Eastern Europe was in an exciting place when the wall fell in 1989-91. Everyone thought that the year of economic stagnation that had occurred in the countries of the Czech Republic, East Germany, Poland, Lithuania, Latvia, Estonia, Slovakia, Hungary, Moldova, Romania, Bulgaria, Belarus and Ukraine under the authoritarian rule of the Politburo in Moscow had come to an end. However, what followed was an immigration crisis and a seldom talked about economic calamity that drove many of the countries to take harsh economic measures.

The Eastern European countries mentioned above, faced challenges in bringing about the six "elements of transition to a market economy: macroeconomic stabilization; price liberalization; trade liberalization and current account convertibility; enterprise reform (especially privatization); creation of a social safety net; development of institutional and legal framework."

(Stark, pg 3, http://www.stern.nyu.edu/sites/default/files/assets/documents/con_042999.pdf).

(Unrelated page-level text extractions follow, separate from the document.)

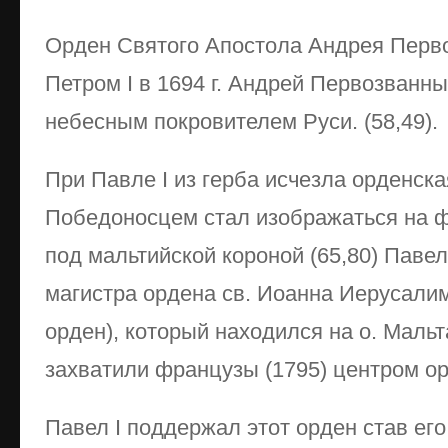
Орден Святого Апостола Андрея Перв
Петром I в 1694 г. Андрей Первозванн
небесным покровителем Руси. (58,49).
При Павле I из герба исчезла орденска
Победоносцем стал изображаться на ф
под мальтийской короной (65,80) Павел
магистра ордена св. Иоанна Иерусали
орден), который находился на о. Мальта
захватили французы (1795) центром ор
Павел I поддержал этот орден став ег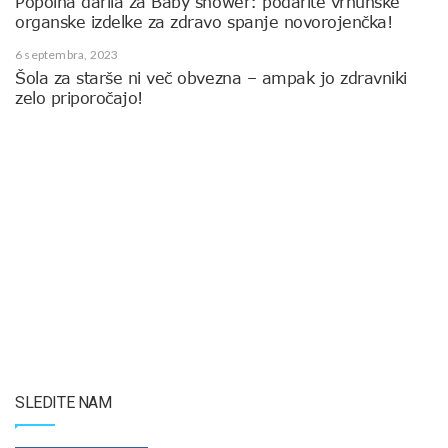
Popolna darila za Baby shower: podarite vrhunske
organske izdelke za zdravo spanje novorojenčka!
6 septembra, 2023
Šola za starše ni več obvezna – ampak jo zdravniki
zelo priporočajo!
SLEDITE NAM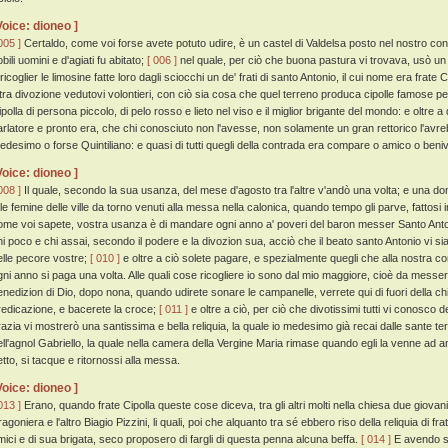
Voice: dioneo ]
005 ]
Certaldo, come voi forse avete potuto udire, è un castel di Valdelsa posto nel nostro cont
bili uomini e d'agiati fu abitato;
[ 006 ]
nel quale, per ciò che buona pastura vi trovava, usò un
 ricoglier le limosine fatte loro dagli sciocchi un de' frati di santo Antonio, il cui nome era fra
ltra divozione vedutovi volontieri, con ciò sia cosa che quel terreno produca cipolle famose p
ipolla di persona piccolo, di pelo rosso e lieto nel viso e il miglior brigante del mondo: e oltre
arlatore e pronto era, che chi conosciuto non l'avesse, non solamente un gran rettorico l'avr
edesimo o forse Quintiliano: e quasi di tutti quegli della contrada era compare o amico o beniv
Voice: dioneo ]
008 ]
Il quale, secondo la sua usanza, del mese d'agosto tra l'altre v'andò una volta; e una do
 le femine delle ville da torno venuti alla messa nella calonica, quando tempo gli parve, fattosi
ome voi sapete, vostra usanza è di mandare ogni anno a' poveri del baron messer Santo Anton
hi poco e chi assai, secondo il podere e la divozion sua, acciò che il beato santo Antonio vi sia 
elle pecore vostre;
[ 010 ]
e oltre a ciò solete pagare, e spezialmente quegli che alla nostra c
gni anno si paga una volta. Alle quali cose ricogliere io sono dal mio maggiore, cioè da messer 
enedizion di Dio, dopo nona, quando udirete sonare le campanelle, verrete qui di fuori della chi
redicazione, e bacerete la croce;
[ 011 ]
e oltre a ciò, per ciò che divotissimi tutti vi conosco
razia vi mostrerò una santissima e bella reliquia, la quale io medesimo già recai dalle sante t
ell'agnol Gabriello, la quale nella camera della Vergine Maria rimase quando egli la venne ad 
etto, si tacque e ritornossi alla messa.
Voice: dioneo ]
013 ]
Erano, quando frate Cipolla queste cose diceva, tra gli altri molti nella chiesa due giovan
agoniera e l'altro Biagio Pizzini, li quali, poi che alquanto tra sé ebbero riso della reliquia di 
mici e di sua brigata, seco proposero di fargli di questa penna alcuna beffa.
[ 014 ]
E avendo sa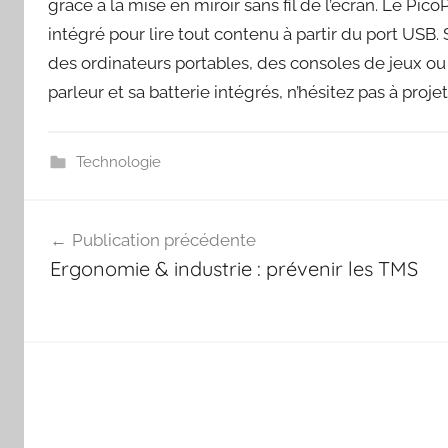
grâce à la mise en miroir sans fil de l’écran. Le P
intégré pour lire tout contenu à partir du port USB.
des ordinateurs portables, des consoles de jeux ou
parleur et sa batterie intégrés, n’hésitez pas à pro
Technologie
Navigation
Publication précédente
de
Ergonomie & industrie : prévenir les TMS
l’article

Transitioning into a communist government had a formula, even if that formula was faulty. Transitioning out of a Communist and Centrally planned economic policy driven government, however, did not have one. The shocks that occurred because of the free-marketization of the countries drove many residents to flee to Western Europe and the Americas in order to look for better economic opportunities and to support their families back home. This fueled human immigration numbers that rival that of the current European refugee crisis. The reunification of Eastern and Western Germany was also an issue, due to the industrialized western half having to assume the debts and burdens of the backwards eastern half. All of these issues will be discussed at length in committee.